Par un score sans appel, une majorité des députés présents dans l’hémicycle ont décidé que les langues dites régionales auraient droit de citer et droit d’exister dans le pays le plus jacobin d’Europe.

Chacun sait désormais les possibilités que la loi Molac, du nom du député qui l’a introduite, ouvre pour notre patrimoine linguistique et les obligations que cela créé pour nos institutions. Pour notre catalan, en perte de vitesse depuis des décennies malgré les efforts de quelques-uns depuis fort longtemps et la création récente de l’Office Public de la Langue Catalane, c’est peut-être le déclic attendu et espéré depuis des années pour relancer fortement son enseignement, son utilisation courante dans le domaine public, pour sa prise en compte par les pouvoirs publics et donc pour faire exploser le nombre de locuteurs. Cela permettra de multiplier au sein de l’école publique l’enseignement immersif en catalan, de la maternelle au lycée, à condition bien sûr que le financement n’incombe pas aux seules collectivités territoriales déjà asphyxiées par les transferts de charges incessants de la part de l’État vers celles-ci. Cette date du 8 avril revêt modestement un caractère historique.
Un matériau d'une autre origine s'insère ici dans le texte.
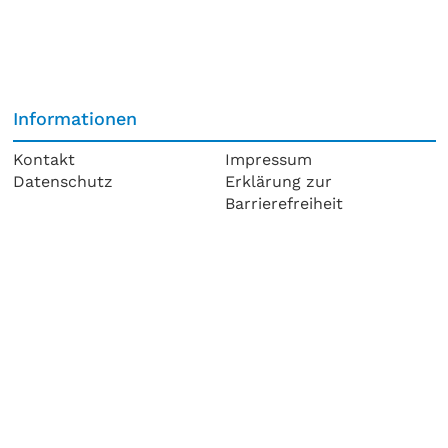
Informationen
Kontakt
Impressum
Datenschutz
Erklärung zur
Barrierefreiheit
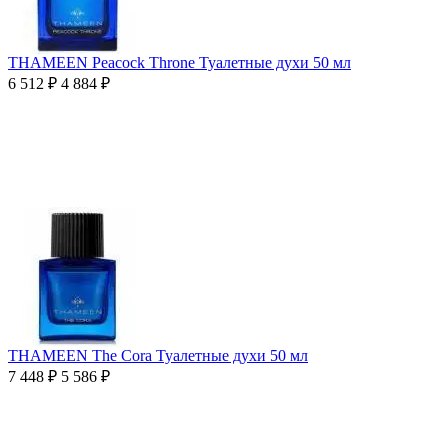
THAMEEN Peacock Throne Туалетные духи 50 мл
6 512
₽
4 884
₽
THAMEEN The Cora Туалетные духи 50 мл
7 448
₽
5 586
₽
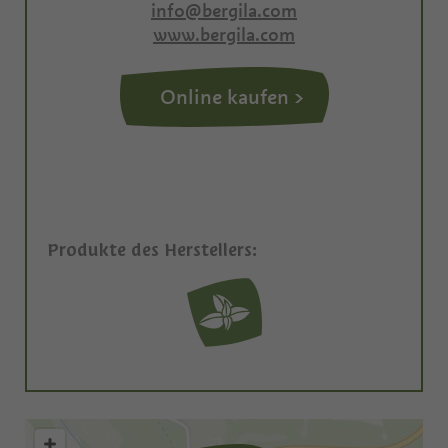
info@bergila.com
www.bergila.com
Online kaufen
Produkte des Herstellers:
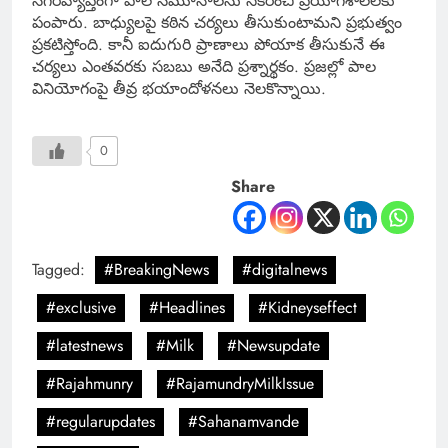
నగరవ్యాప్తంగా పాల నమూనాలను సేకరించి ప్రయోగశాలలకు
పంపారు. బాధ్యులపై కఠిన చర్యలు తీసుకుంటామని ప్రభుత్వం
ప్రకటిస్తోంది. కానీ ఐదుగురి ప్రాణాలు పోయాక తీసుకునే ఈ
చర్యలు ఎంతవరకు సబబు అనేది ప్రశ్నార్థకం. ప్రజల్లో పాల
వినియోగంపై తీవ్ర భయాందోళనలు నెలకొన్నాయి.
0
Share
Tagged:
#BreakingNews
#digitalnews
#exclusive
#Headlines
#Kidneyseffect
#latestnews
#Milk
#Newsupdate
#Rajahmunry
#RajamundryMilkIssue
#regularupdates
#Sahanamvande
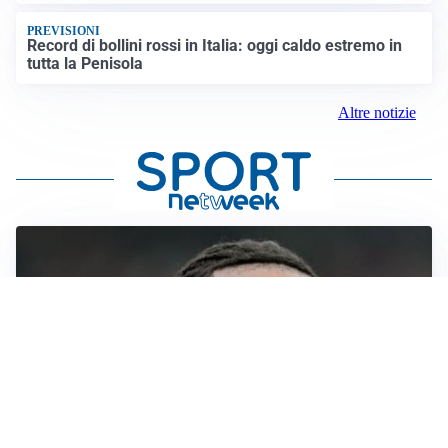
PREVISIONI
Record di bollini rossi in Italia: oggi caldo estremo in
tutta la Penisola
Altre notizie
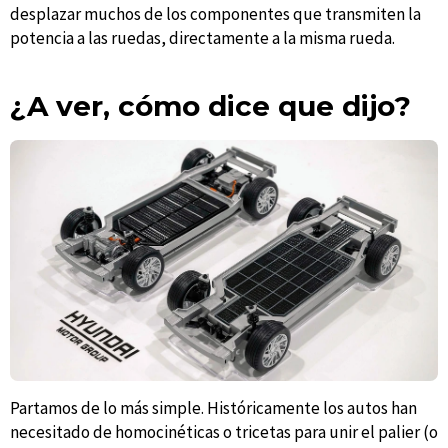
desplazar muchos de los componentes que transmiten la
potencia a las ruedas, directamente a la misma rueda.
¿A ver, cómo dice que dijo?
Partamos de lo más simple. Históricamente los autos han
necesitado de homocinéticas o tricetas para unir el palier (o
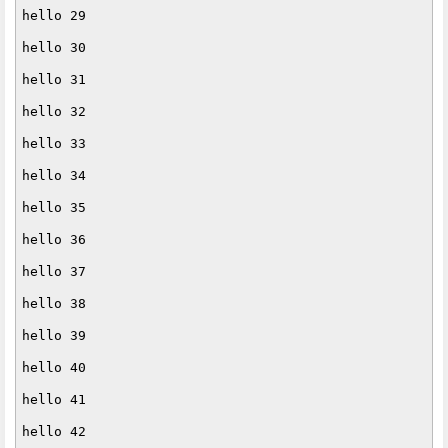
hello 29

hello 30

hello 31

hello 32

hello 33

hello 34

hello 35

hello 36

hello 37

hello 38

hello 39

hello 40

hello 41

hello 42
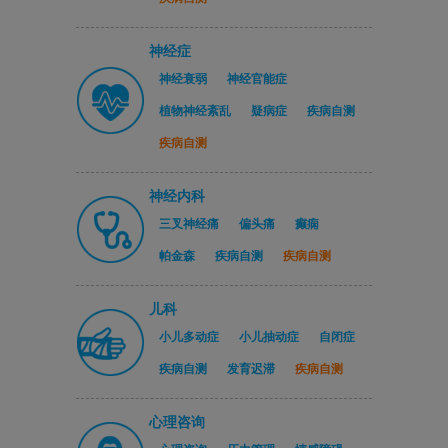
神经症
神经衰弱
神经官能症
植物神经紊乱
疑病症
疾病自测
疾病自测
神经内科
三叉神经痛
偏头痛
癫痫
帕金森
疾病自测
疾病自测
儿科
小儿多动症
小儿抽动症
自闭症
疾病自测
发育迟滞
疾病自测
心理咨询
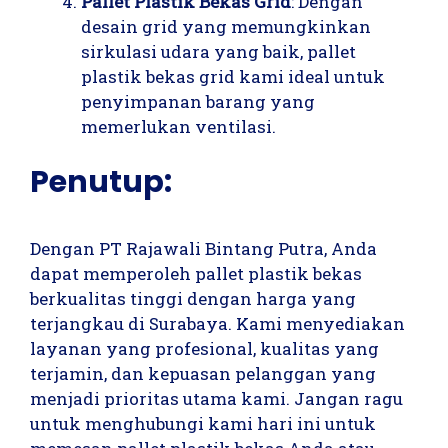
Pallet Plastik Bekas Grid
: Dengan
desain grid yang memungkinkan
sirkulasi udara yang baik, pallet
plastik bekas grid kami ideal untuk
penyimpanan barang yang
memerlukan ventilasi.
Penutup:
Dengan PT Rajawali Bintang Putra, Anda
dapat memperoleh pallet plastik bekas
berkualitas tinggi dengan harga yang
terjangkau di Surabaya. Kami menyediakan
layanan yang profesional, kualitas yang
terjamin, dan kepuasan pelanggan yang
menjadi prioritas utama kami. Jangan ragu
untuk menghubungi kami hari ini untuk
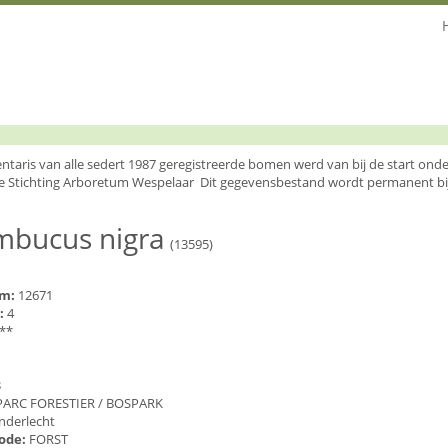
entaris van alle sedert 1987 geregistreerde bomen werd van bij de start o
e Stichting Arboretum Wespelaar Dit gegevensbestand wordt permanent bi
mbucus nigra
(13595)
um:
12671
:
4
**
3
PARC FORESTIER / BOSPARK
nderlecht
code:
FORST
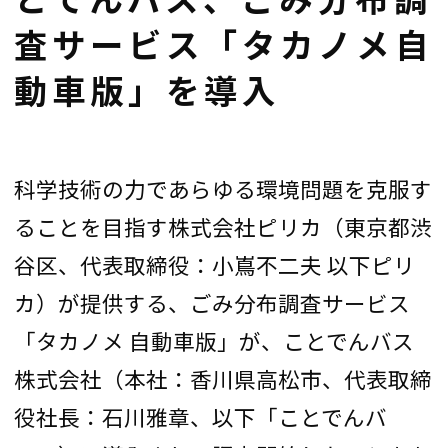
査サービス「タカノメ自
動車版」を導入
科学技術の力であらゆる環境問題を克服す
ることを目指す株式会社ピリカ（東京都渋
谷区、代表取締役：小嶌不二夫 以下ピリ
カ）が提供する、ごみ分布調査サービス
「タカノメ 自動車版」が、ことでんバス
株式会社（本社：香川県高松市、代表取締
役社長：石川雅章、以下「ことでんバ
Elle marque à n’en pas douter un tournant important pour ce qui est une richesse pour le pays, une source de développement intellectuel et d’épanouissement pour toute une génération d’élèves qui pourront avec l’apprentissage du catalan « élargir » leur horizon professionnel et culturel, elle enclenchera de nouvelles actions de type changement de nom du Département après un référendum, une proposition que devrait porter les candidats de la majorité du conseil départemental aux prochaines élections départementales.

Nicolas Garcia.

Vice-président du Département66, chargé de la langue et de la culture catalane. Maire d’Elne.